*** Text section Section Begins ***

Why let the guest write '0'?  Letting the guest do WRMSR but not RDMSR is
bizarre.

> +			return 1;
> +		break;
> +
>  	case MSR_IA32_MCG_CTL:
>  	case MSR_IA32_MCG_STATUS:
>  	case MSR_IA32_MC0_CTL ... MSR_IA32_MCx_CTL(KVM_MAX_MCE_BANKS) - 1:
> @@ -3549,6 +3557,12 @@ int kvm_get_msr_common(struct kvm_vcpu *vcpu, struct msr_data *msr_info)
>  		if (!guest_pv_has(vcpu, KVM_FEATURE_ASYNC_PF))
>  			return 1;
>  
> +		msr_info->data = 0;
> +		break;
> +	case MSR_KVM_MIGRATION_CONTROL:
> +		if (!guest_pv_has(vcpu, KVM_FEATURE_HC_PAGE_ENC_STATUS))

*** Text section Section Ends ***

Problems to work on:
**1)** Answer these about the review excerpt:
(a) Which MSR operation does the reviewer say the guest is permitted to do, and which one is it denied?
(b) Which function's hunk begins at line 3549 in the diff?
(c) Which feature does the check under MSR_KVM_MIGRATION_CONTROL pass to guest_pv_has?
**2)** Please repeat the review excerpt from "Why let the" up to and including "struct msr_data *msr_info)".

*** Recorded data Section Begins ***

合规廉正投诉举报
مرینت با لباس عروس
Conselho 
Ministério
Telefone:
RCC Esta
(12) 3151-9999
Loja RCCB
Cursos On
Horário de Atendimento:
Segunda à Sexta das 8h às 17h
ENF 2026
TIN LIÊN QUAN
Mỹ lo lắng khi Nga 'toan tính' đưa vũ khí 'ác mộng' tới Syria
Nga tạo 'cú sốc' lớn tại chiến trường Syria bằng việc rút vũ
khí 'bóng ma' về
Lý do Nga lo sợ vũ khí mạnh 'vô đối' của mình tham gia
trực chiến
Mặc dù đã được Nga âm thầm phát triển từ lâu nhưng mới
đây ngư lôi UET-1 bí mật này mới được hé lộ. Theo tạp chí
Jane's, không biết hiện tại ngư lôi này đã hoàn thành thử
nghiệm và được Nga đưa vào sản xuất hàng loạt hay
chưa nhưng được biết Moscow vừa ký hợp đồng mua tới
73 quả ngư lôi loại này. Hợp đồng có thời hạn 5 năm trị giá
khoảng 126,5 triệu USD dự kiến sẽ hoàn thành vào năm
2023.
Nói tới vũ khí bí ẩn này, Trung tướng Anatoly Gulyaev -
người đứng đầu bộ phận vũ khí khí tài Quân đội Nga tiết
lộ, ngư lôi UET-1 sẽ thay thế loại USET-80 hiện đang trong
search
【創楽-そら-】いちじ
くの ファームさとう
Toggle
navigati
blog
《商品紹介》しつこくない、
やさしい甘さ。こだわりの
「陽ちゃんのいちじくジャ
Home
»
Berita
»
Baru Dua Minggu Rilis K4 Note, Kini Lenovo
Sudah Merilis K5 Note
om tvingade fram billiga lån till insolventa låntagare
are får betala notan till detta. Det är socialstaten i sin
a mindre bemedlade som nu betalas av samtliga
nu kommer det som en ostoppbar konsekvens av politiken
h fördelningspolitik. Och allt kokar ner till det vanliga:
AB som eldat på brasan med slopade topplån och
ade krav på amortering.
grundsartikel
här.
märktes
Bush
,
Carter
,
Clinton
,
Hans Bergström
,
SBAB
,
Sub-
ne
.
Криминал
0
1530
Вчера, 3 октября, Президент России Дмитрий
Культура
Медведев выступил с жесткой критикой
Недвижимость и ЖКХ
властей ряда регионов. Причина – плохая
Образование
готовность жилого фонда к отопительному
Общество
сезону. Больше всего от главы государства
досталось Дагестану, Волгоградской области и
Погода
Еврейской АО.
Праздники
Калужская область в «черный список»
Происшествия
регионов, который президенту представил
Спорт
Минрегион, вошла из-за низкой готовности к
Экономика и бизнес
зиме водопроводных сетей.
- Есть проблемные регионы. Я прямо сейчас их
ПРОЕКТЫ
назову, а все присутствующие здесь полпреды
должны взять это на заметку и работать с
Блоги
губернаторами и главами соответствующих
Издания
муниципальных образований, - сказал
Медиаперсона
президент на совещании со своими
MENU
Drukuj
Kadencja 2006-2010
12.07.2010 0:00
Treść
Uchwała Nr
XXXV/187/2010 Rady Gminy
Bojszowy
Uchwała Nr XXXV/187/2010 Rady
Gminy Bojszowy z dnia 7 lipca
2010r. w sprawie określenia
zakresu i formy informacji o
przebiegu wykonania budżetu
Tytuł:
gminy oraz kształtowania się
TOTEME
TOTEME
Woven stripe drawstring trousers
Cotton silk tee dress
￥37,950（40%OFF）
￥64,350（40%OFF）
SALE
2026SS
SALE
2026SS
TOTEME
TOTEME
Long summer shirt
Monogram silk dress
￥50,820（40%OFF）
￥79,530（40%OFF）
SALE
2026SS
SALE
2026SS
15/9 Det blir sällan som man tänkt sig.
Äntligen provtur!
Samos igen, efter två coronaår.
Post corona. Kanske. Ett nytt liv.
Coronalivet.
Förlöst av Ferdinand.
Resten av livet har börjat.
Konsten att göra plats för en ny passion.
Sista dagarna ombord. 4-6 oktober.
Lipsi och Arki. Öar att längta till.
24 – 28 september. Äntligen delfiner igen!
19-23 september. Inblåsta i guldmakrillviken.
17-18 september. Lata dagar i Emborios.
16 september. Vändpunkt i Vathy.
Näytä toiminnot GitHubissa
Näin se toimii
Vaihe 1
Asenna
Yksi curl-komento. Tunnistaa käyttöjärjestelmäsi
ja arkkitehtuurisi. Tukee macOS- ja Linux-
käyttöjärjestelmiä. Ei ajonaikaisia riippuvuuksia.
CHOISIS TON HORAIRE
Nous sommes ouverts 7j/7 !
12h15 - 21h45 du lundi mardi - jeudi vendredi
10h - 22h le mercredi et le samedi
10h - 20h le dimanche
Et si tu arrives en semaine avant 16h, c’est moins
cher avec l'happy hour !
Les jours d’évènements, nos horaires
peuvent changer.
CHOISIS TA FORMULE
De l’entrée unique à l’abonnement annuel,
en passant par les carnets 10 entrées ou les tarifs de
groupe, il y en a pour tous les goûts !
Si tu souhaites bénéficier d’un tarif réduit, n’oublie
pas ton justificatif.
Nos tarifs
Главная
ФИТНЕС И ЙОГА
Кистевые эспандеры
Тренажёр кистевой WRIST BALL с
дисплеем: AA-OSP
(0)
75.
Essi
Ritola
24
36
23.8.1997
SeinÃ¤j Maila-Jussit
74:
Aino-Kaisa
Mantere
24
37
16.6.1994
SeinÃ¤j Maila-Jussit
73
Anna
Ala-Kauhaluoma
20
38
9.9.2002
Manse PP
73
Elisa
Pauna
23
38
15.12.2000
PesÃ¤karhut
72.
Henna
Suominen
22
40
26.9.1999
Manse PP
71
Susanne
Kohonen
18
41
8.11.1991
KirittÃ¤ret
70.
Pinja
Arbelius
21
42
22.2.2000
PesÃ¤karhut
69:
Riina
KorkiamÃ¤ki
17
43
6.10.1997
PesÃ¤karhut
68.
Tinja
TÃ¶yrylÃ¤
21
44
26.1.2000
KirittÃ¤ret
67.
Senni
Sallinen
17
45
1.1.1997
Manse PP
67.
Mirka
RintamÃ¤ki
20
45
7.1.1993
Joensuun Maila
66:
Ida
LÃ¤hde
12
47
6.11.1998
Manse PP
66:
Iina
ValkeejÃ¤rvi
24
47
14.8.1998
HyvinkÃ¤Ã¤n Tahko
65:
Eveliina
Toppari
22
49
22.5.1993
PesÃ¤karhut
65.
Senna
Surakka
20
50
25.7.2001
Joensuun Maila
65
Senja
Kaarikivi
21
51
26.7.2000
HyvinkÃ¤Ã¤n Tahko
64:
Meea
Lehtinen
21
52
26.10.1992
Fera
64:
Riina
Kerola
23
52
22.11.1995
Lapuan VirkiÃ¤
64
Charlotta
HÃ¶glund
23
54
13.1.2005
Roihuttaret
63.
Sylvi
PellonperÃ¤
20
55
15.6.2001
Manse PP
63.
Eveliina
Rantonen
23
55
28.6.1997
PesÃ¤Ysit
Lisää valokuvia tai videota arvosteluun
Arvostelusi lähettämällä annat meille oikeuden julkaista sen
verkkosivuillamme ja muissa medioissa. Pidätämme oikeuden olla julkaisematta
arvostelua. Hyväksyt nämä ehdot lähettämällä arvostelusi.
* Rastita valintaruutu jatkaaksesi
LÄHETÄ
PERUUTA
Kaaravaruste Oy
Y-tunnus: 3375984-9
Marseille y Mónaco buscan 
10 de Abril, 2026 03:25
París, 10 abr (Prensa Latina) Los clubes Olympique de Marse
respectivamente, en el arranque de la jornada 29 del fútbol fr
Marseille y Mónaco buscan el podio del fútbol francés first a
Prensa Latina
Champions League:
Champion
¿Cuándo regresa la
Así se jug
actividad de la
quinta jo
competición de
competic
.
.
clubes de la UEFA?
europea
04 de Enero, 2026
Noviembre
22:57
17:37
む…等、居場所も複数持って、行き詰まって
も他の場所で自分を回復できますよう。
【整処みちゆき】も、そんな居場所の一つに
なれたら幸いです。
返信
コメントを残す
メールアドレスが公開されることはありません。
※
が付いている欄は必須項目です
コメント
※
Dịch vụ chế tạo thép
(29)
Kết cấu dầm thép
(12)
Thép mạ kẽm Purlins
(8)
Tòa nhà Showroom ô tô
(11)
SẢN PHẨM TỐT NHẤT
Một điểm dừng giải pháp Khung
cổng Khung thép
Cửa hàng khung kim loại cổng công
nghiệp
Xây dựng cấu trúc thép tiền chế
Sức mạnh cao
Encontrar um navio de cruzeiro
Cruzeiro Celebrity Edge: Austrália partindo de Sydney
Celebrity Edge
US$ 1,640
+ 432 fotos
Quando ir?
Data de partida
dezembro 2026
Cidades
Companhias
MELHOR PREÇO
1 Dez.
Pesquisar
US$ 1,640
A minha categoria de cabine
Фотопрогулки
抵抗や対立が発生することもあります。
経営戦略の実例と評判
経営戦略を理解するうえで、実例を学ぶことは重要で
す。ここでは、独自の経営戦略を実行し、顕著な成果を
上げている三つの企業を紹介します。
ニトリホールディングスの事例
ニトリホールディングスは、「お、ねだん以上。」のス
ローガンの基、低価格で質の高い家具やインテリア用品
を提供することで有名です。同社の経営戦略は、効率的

*** Recorded data Section Ends ***

Your written answers:
**1)**
(a) The guest is permitted WRMSR and denied RDMSR.
(b) kvm_get_msr_common
(c) KVM_FEATURE_HC_PAGE_ENC_STATUS

**2)**
Why let the guest write '0'?  Letting the guest do WRMSR but not RDMSR is
bizarre.

> +			return 1;
> +		break;
> +
>  	case MSR_IA32_MCG_CTL:
>  	case MSR_IA32_MCG_STATUS:
>  	case MSR_IA32_MC0_CTL ... MSR_IA32_MCx_CTL(KVM_MAX_MCE_BANKS) - 1:
> @@ -3549,6 +3557,12 @@ int kvm_get_msr_common(struct kvm_vcpu *vcpu, struct msr_data *msr_info)